Mario turned to see Peach on another island several yards away, actually standing. "Mario, be careful!"

Dark Quicksilver lifted his head and fastened his hungry red eyes on the rainbow-clad Peach. A hiss escaped his teeth.

"No!" yelled Mario. "Peach!"

"Rainbow...Guardian..." seethed the possessed Quicksilver in Penumbra's voice. "It was the Guaaaaardians who helped seeeeeal me awaaaaay..."

In a flash Dark Quicksilver was on top of the Princess, striking her to the ground. He held his blazing halberd millimeters from her heart. She gasped in terror―her physical invincibility would not protect her against such a weapon.

"PEACH!" Mario screamed.

"I swooooore years agooooo...that I would have my reveeeeenge on the Guaaaaardians..." Dark Quicksilver shook his halberd in rage. "Yooooou will be the fiiiiirst of them to diiiiie!" Peach cringed. He raised his weapon and stabbed it toward her heart.

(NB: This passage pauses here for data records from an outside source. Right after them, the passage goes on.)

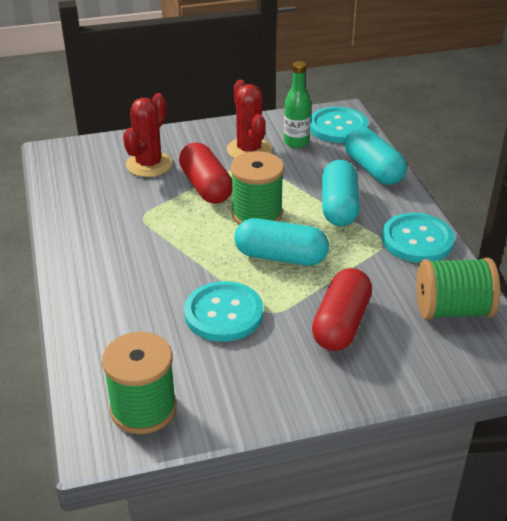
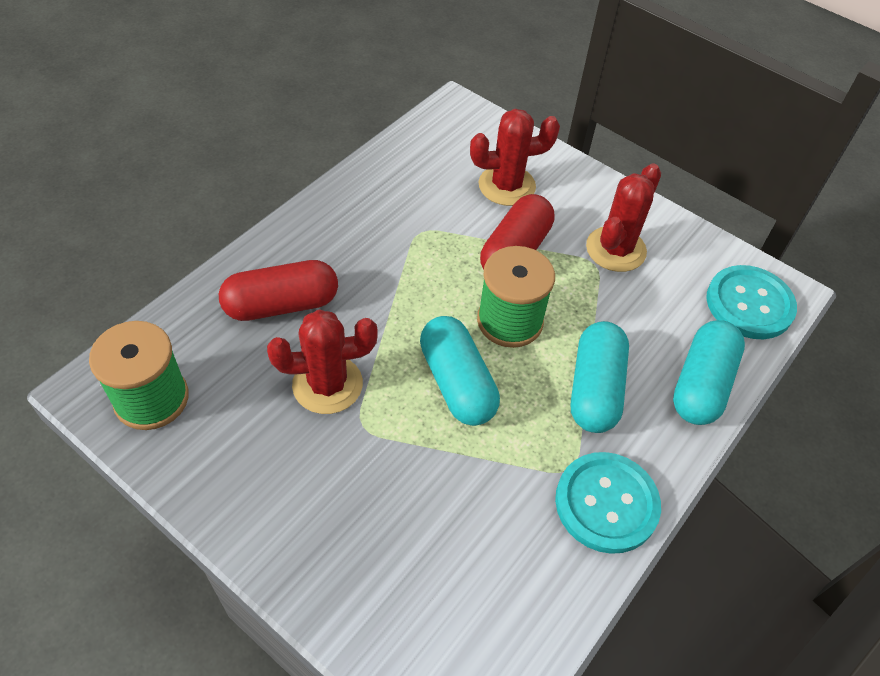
camera: 50 degrees right, 15 degrees up
turquoise button [184,281,263,342] -> red cactus [267,309,378,414]
green bottle [284,61,311,148] -> none
red capsule [312,268,372,351] -> red capsule moved to [219,260,338,321]
turquoise capsule [322,160,360,226] -> turquoise capsule turned 45 degrees counterclockwise [571,321,629,433]
green spool [416,258,500,319] -> none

Peach dared to open her eyes. The flaming blade had stopped millimeters from her chest. Dark Quicksilver's face was strangely pale. He shook like a leaf in the wind. Slowly, slowly, the haunting gleam faded from his eyes, and he toppled forward, Mercedes's flute solidly embedded in his back. Peach stared at him.

"Peach!" Mario Long Jumped to her island and lifted her to her feet, seizing her in his embrace. "Peach! Thank the Stars you're all right!" Still chained, Peach could only rest her head on his shoulder and cry.

"Oh, Mario, I was so worried about you!" she sobbed in relief. "Cyanara told me so many times she'd killed you!"

Mario just hugged her more tightly, dropping a few tears himself. His Princess was safe at last.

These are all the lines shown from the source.